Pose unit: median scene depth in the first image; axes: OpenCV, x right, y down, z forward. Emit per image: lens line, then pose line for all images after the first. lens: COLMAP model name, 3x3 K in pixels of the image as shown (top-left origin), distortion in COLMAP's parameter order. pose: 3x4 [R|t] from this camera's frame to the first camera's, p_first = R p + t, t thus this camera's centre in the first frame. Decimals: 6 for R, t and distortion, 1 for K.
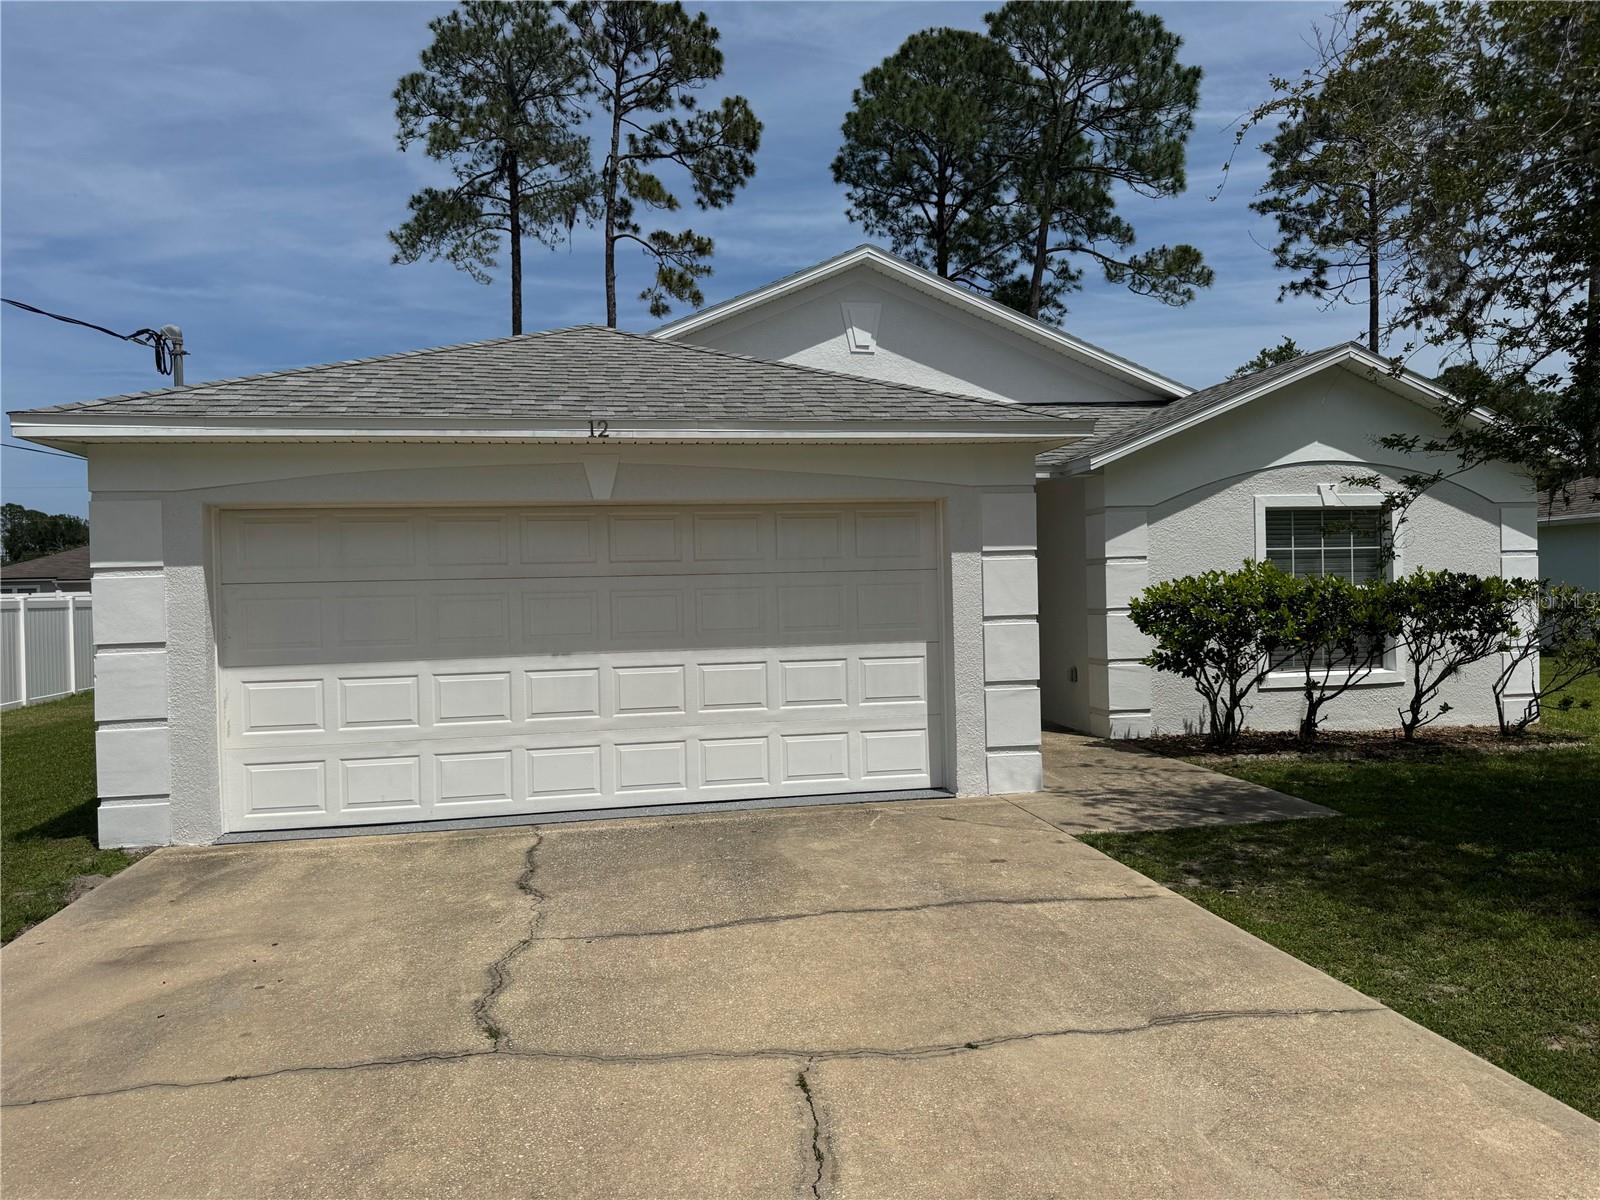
lens RADIAL K [[1137.2, 0, 792.4], [0, 1137.2, 602.3], [0, 0, 1]] dist [0.038544, -0.012520]
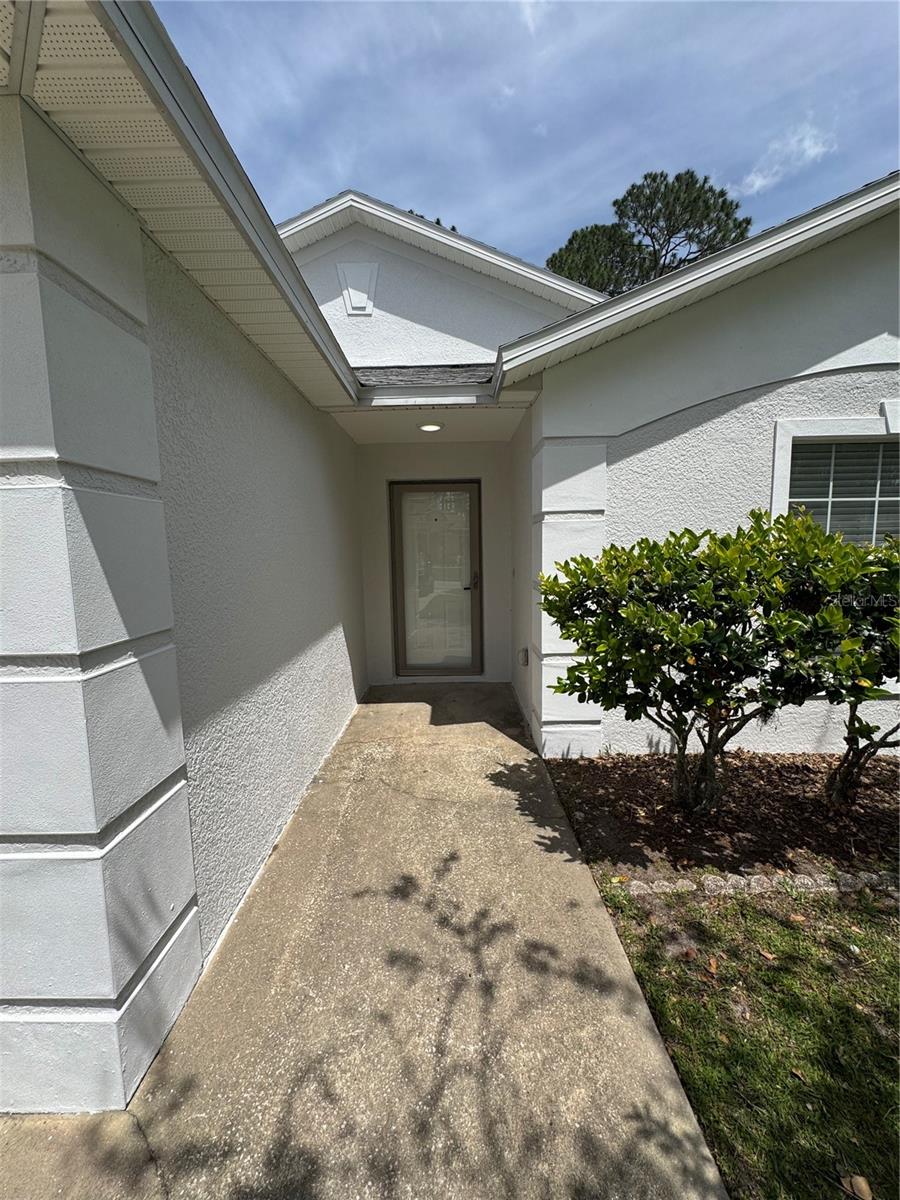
lens RADIAL K [[479.5, 0, 454.1], [0, 479.5, 600.4], [0, 0, 1]] dist [0.001117, 0.000158]
pose [[0.982437, 0.027283, -0.184587, 0.271660], [-0.007566, 0.994264, 0.106690, -0.015522], [0.186439, -0.103419, 0.977008, 0.675809]]
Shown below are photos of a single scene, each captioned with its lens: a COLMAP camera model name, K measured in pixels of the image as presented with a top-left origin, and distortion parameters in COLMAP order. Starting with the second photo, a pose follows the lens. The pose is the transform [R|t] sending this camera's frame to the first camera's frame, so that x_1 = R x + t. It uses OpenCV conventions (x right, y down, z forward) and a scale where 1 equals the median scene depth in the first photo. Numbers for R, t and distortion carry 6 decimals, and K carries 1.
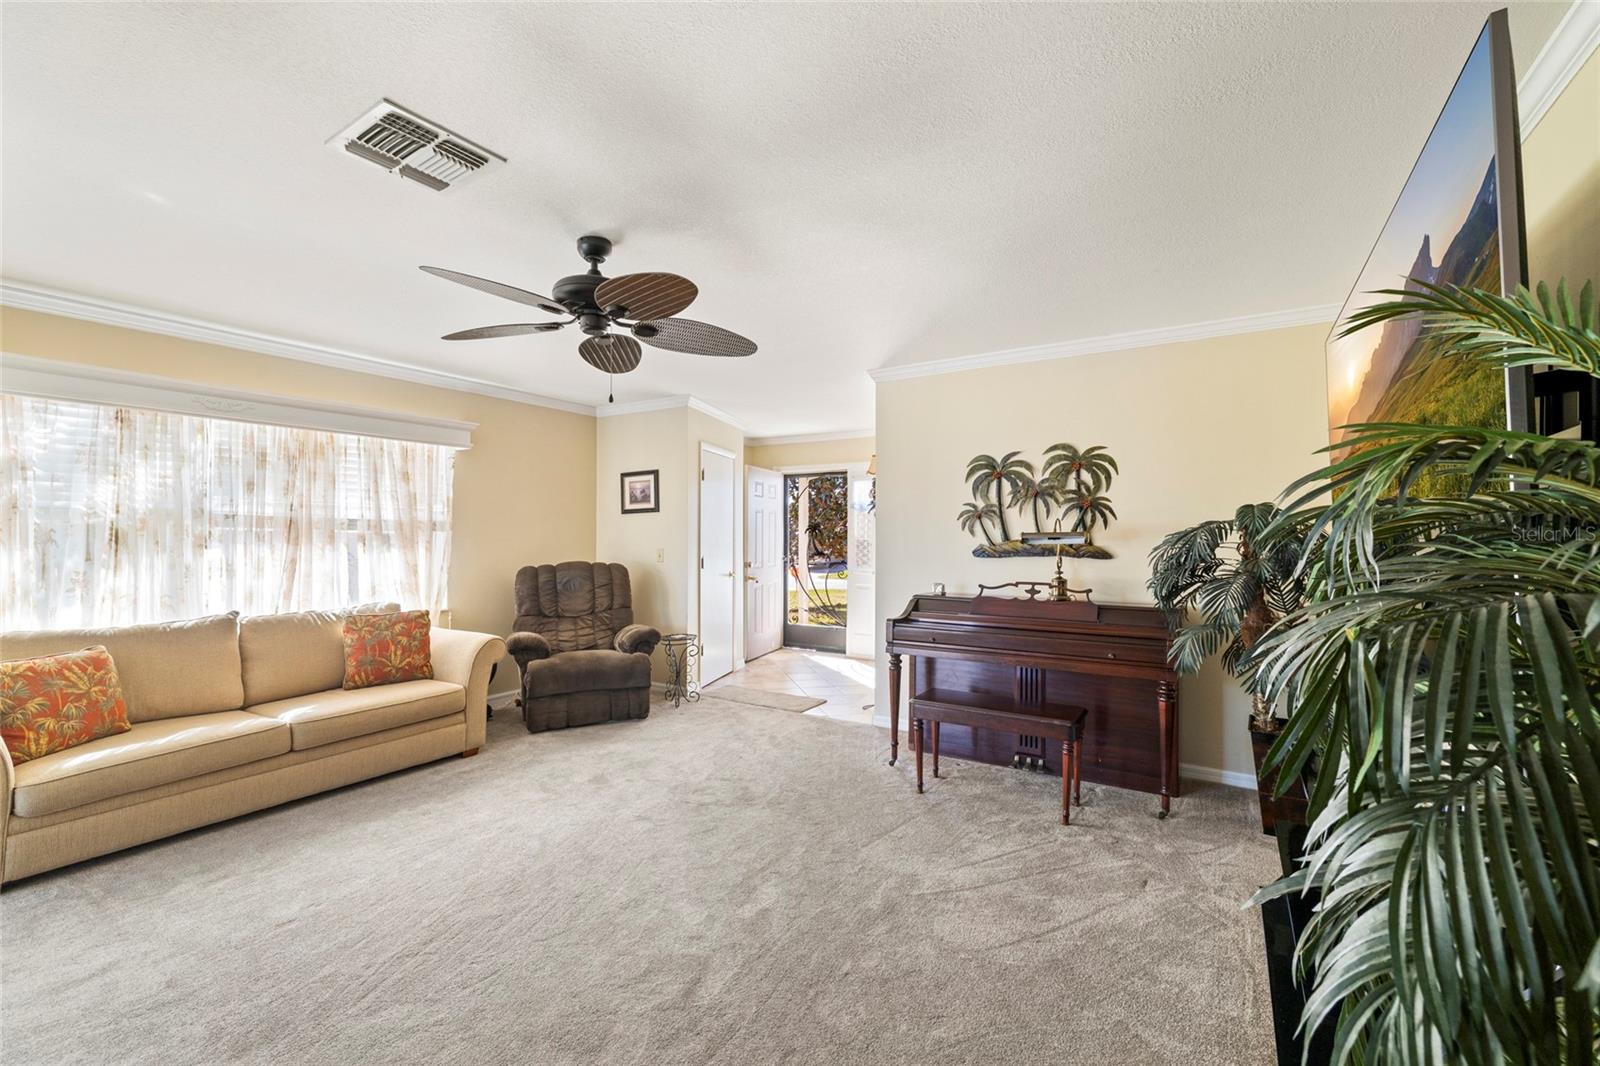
lens RADIAL K [[671.9, 0, 802.8], [0, 671.9, 533.1], [0, 0, 1]] dist [-0.003609, 0.000634]
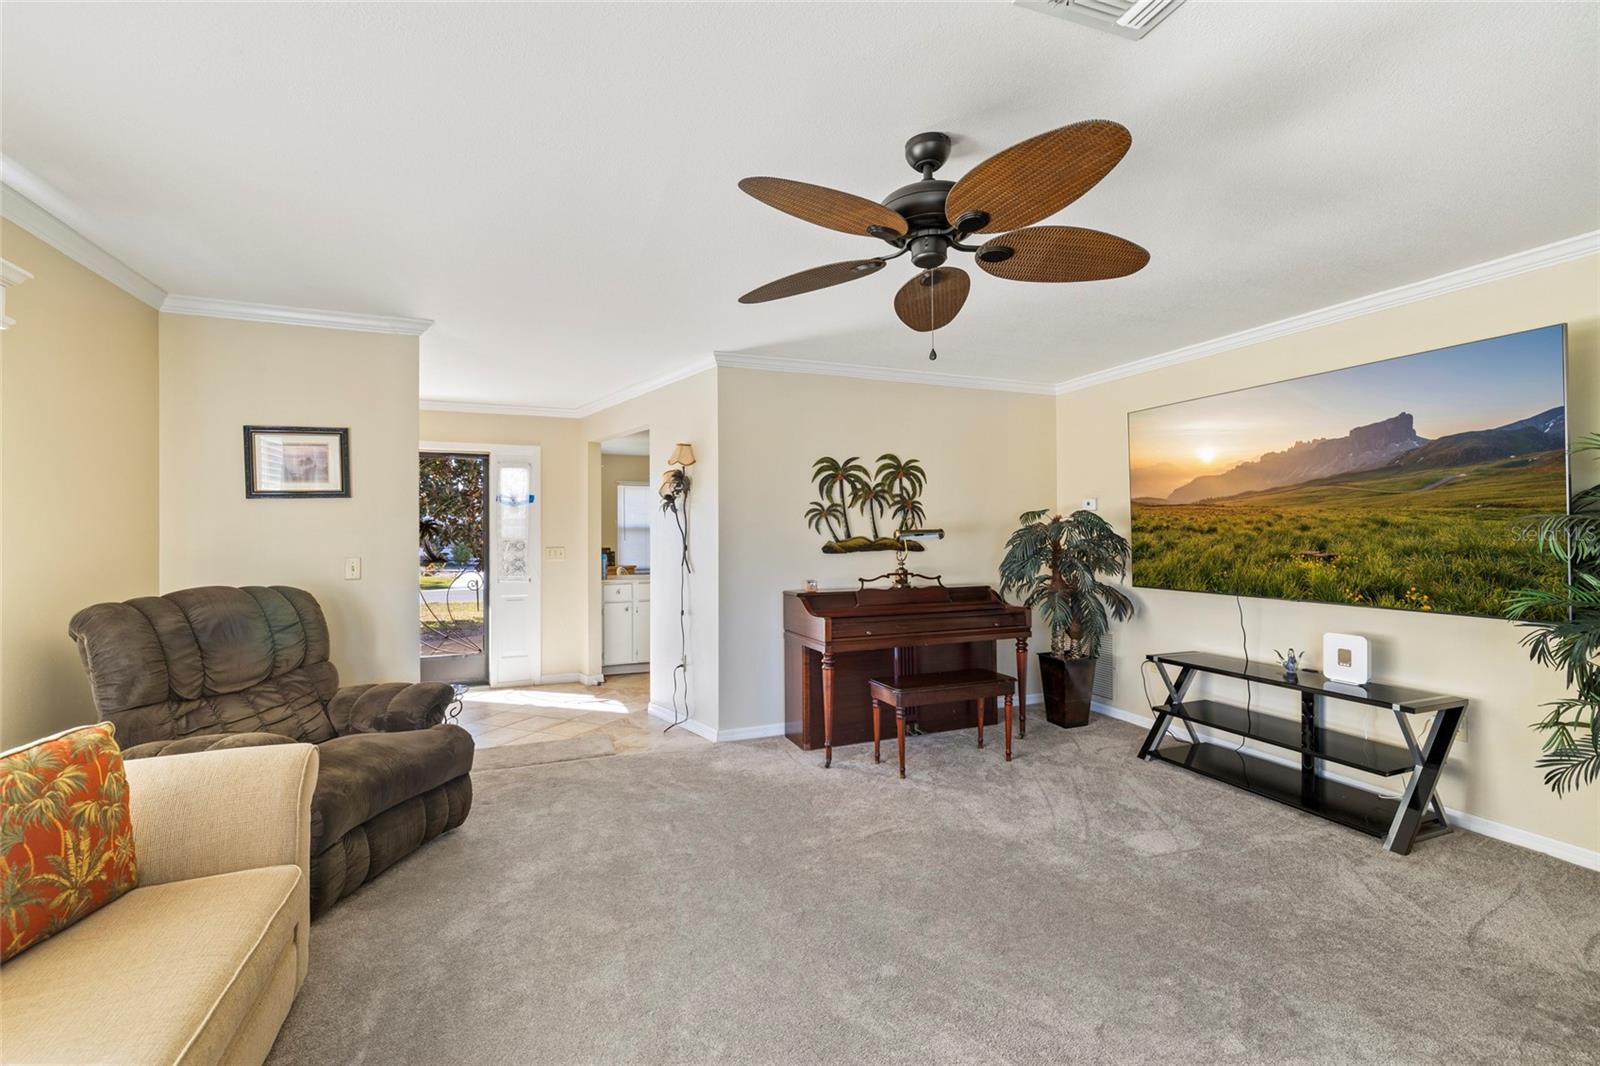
lens RADIAL K [[671.9, 0, 793.8], [0, 671.9, 528.5], [0, 0, 1]] dist [-0.003609, 0.000634]
pose [[0.590798, 0.001040, 0.806819, -0.649612], [0.003707, 0.999985, -0.004004, 0.000930], [-0.806811, 0.005356, 0.590785, 0.433600]]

+ + + + +

*Exercise directions*. Reproduce every line of the material above verbatim, leaving out the pictures.

*Result below*.
Pose unit: median scene depth in the first image; axes: OpenCV, x right, y down, z forward. Emit per image: lens line, then pose line for all images after the first. lens: COLMAP model name, 3x3 K in pixels of the image as shown (top-left origin), distortion in COLMAP's parameter order. pose: 3x4 [R|t] from this camera's frame to the first camera's, p_first = R p + t, t thus this camera's centre in the first frame. Decimals: 6 for R, t and distortion, 1 for K.
lens RADIAL K [[1137.2, 0, 792.4], [0, 1137.2, 602.3], [0, 0, 1]] dist [0.038544, -0.012520]
lens RADIAL K [[479.5, 0, 454.1], [0, 479.5, 600.4], [0, 0, 1]] dist [0.001117, 0.000158]
pose [[0.982437, 0.027283, -0.184587, 0.271660], [-0.007566, 0.994264, 0.106690, -0.015522], [0.186439, -0.103419, 0.977008, 0.675809]]
Shown below are photos of a single scene, each captioned with its lens: a COLMAP camera model name, K measured in pixels of the image as presented with a top-left origin, and distortion parameters in COLMAP order. Starting with the second photo, a pose follows the lens. The pose is the transform [R|t] sending this camera's frame to the first camera's frame, so that x_1 = R x + t. It uses OpenCV conventions (x right, y down, z forward) and a scale where 1 equals the median scene depth in the first photo. Numbers for R, t and distortion carry 6 decimals, and K carries 1.
lens RADIAL K [[671.9, 0, 802.8], [0, 671.9, 533.1], [0, 0, 1]] dist [-0.003609, 0.000634]
lens RADIAL K [[671.9, 0, 793.8], [0, 671.9, 528.5], [0, 0, 1]] dist [-0.003609, 0.000634]
pose [[0.590798, 0.001040, 0.806819, -0.649612], [0.003707, 0.999985, -0.004004, 0.000930], [-0.806811, 0.005356, 0.590785, 0.433600]]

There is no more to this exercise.